### TASK PROMPT
Copy out the data below, all of it, exactly.

### THE DATA
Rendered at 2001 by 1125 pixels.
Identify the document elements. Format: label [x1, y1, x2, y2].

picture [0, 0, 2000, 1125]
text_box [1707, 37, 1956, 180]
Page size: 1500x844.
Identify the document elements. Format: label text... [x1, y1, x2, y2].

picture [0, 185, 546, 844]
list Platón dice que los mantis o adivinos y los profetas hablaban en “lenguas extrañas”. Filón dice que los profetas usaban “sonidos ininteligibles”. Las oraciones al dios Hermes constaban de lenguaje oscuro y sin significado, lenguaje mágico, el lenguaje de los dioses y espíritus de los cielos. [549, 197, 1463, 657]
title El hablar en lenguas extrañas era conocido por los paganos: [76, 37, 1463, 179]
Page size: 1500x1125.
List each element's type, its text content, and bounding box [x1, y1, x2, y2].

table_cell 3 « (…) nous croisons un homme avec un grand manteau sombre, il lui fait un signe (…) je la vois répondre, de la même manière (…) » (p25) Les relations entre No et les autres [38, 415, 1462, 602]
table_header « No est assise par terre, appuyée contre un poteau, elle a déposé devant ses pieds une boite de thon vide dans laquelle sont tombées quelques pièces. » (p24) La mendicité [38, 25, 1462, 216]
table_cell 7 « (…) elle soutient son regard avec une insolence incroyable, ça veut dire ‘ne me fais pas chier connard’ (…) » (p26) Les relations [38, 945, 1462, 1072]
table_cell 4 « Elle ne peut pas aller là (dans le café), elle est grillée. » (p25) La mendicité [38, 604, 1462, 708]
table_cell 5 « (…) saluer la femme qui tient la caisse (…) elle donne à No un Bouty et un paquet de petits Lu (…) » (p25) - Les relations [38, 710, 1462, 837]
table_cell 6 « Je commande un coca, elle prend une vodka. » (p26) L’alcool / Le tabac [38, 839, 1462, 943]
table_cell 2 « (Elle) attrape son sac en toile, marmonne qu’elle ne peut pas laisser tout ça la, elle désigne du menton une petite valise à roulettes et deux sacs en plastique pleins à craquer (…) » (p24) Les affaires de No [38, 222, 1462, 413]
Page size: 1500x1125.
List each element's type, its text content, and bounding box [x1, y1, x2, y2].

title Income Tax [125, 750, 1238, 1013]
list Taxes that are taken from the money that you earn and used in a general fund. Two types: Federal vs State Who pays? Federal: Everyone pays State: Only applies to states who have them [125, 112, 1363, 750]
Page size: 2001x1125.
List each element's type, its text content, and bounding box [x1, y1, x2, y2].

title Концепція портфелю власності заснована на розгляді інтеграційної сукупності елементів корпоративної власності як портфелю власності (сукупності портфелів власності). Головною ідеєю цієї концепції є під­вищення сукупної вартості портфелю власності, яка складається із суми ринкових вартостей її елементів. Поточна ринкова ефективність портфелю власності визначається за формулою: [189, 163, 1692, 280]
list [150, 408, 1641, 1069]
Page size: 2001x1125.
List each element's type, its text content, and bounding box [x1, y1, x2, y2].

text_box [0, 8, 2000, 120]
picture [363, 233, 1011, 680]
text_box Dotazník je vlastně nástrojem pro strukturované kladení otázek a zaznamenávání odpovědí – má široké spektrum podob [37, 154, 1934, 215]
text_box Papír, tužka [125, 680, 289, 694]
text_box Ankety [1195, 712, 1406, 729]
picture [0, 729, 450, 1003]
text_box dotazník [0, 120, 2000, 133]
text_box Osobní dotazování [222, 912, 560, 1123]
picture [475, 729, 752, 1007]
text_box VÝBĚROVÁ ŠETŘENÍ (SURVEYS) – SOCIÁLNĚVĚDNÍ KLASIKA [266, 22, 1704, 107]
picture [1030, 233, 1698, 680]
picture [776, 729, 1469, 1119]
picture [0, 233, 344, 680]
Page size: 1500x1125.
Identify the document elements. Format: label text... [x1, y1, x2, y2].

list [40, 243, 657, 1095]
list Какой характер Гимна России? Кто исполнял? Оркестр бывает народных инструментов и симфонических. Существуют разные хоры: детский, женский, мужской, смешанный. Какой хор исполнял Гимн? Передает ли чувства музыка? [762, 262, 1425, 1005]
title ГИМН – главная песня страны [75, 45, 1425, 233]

### WRITTEN ANSWER
Rendered at 2001 by 1125 pixels.
Identify the document elements. Format: label [x1, y1, x2, y2].

picture [0, 0, 2000, 1125]
text_box [1707, 37, 1956, 180]
Page size: 1500x844.
Identify the document elements. Format: label text... [x1, y1, x2, y2].

picture [0, 185, 546, 844]
list Platón dice que los mantis o adivinos y los profetas hablaban en “lenguas extrañas”. Filón dice que los profetas usaban “sonidos ininteligibles”. Las oraciones al dios Hermes constaban de lenguaje oscuro y sin significado, lenguaje mágico, el lenguaje de los dioses y espíritus de los cielos. [549, 197, 1463, 657]
title El hablar en lenguas extrañas era conocido por los paganos: [76, 37, 1463, 179]
Page size: 1500x1125.
List each element's type, its text content, and bounding box [x1, y1, x2, y2].

table_cell 3 « (…) nous croisons un homme avec un grand manteau sombre, il lui fait un signe (…) je la vois répondre, de la même manière (…) » (p25) Les relations entre No et les autres [38, 415, 1462, 602]
table_header « No est assise par terre, appuyée contre un poteau, elle a déposé devant ses pieds une boite de thon vide dans laquelle sont tombées quelques pièces. » (p24) La mendicité [38, 25, 1462, 216]
table_cell 7 « (…) elle soutient son regard avec une insolence incroyable, ça veut dire ‘ne me fais pas chier connard’ (…) » (p26) Les relations [38, 945, 1462, 1072]
table_cell 4 « Elle ne peut pas aller là (dans le café), elle est grillée. » (p25) La mendicité [38, 604, 1462, 708]
table_cell 5 « (…) saluer la femme qui tient la caisse (…) elle donne à No un Bouty et un paquet de petits Lu (…) » (p25) - Les relations [38, 710, 1462, 837]
table_cell 6 « Je commande un coca, elle prend une vodka. » (p26) L’alcool / Le tabac [38, 839, 1462, 943]
table_cell 2 « (Elle) attrape son sac en toile, marmonne qu’elle ne peut pas laisser tout ça la, elle désigne du menton une petite valise à roulettes et deux sacs en plastique pleins à craquer (…) » (p24) Les affaires de No [38, 222, 1462, 413]
Page size: 1500x1125.
List each element's type, its text content, and bounding box [x1, y1, x2, y2].

title Income Tax [125, 750, 1238, 1013]
list Taxes that are taken from the money that you earn and used in a general fund. Two types: Federal vs State Who pays? Federal: Everyone pays State: Only applies to states who have them [125, 112, 1363, 750]
Page size: 2001x1125.
List each element's type, its text content, and bounding box [x1, y1, x2, y2].

title Концепція портфелю власності заснована на розгляді інтеграційної сукупності елементів корпоративної власності як портфелю власності (сукупності портфелів власності). Головною ідеєю цієї концепції є під­вищення сукупної вартості портфелю власності, яка складається із суми ринкових вартостей її елементів. Поточна ринкова ефективність портфелю власності визначається за формулою: [189, 163, 1692, 280]
list [150, 408, 1641, 1069]
Page size: 2001x1125.
List each element's type, its text content, and bounding box [x1, y1, x2, y2].

text_box [0, 8, 2000, 120]
picture [363, 233, 1011, 680]
text_box Dotazník je vlastně nástrojem pro strukturované kladení otázek a zaznamenávání odpovědí – má široké spektrum podob [37, 154, 1934, 215]
text_box Papír, tužka [125, 680, 289, 694]
text_box Ankety [1195, 712, 1406, 729]
picture [0, 729, 450, 1003]
text_box dotazník [0, 120, 2000, 133]
text_box Osobní dotazování [222, 912, 560, 1123]
picture [475, 729, 752, 1007]
text_box VÝBĚROVÁ ŠETŘENÍ (SURVEYS) – SOCIÁLNĚVĚDNÍ KLASIKA [266, 22, 1704, 107]
picture [1030, 233, 1698, 680]
picture [776, 729, 1469, 1119]
picture [0, 233, 344, 680]
Page size: 1500x1125.
Identify the document elements. Format: label text... [x1, y1, x2, y2].

list [40, 243, 657, 1095]
list Какой характер Гимна России? Кто исполнял? Оркестр бывает народных инструментов и симфонических. Существуют разные хоры: детский, женский, мужской, смешанный. Какой хор исполнял Гимн? Передает ли чувства музыка? [762, 262, 1425, 1005]
title ГИМН – главная песня страны [75, 45, 1425, 233]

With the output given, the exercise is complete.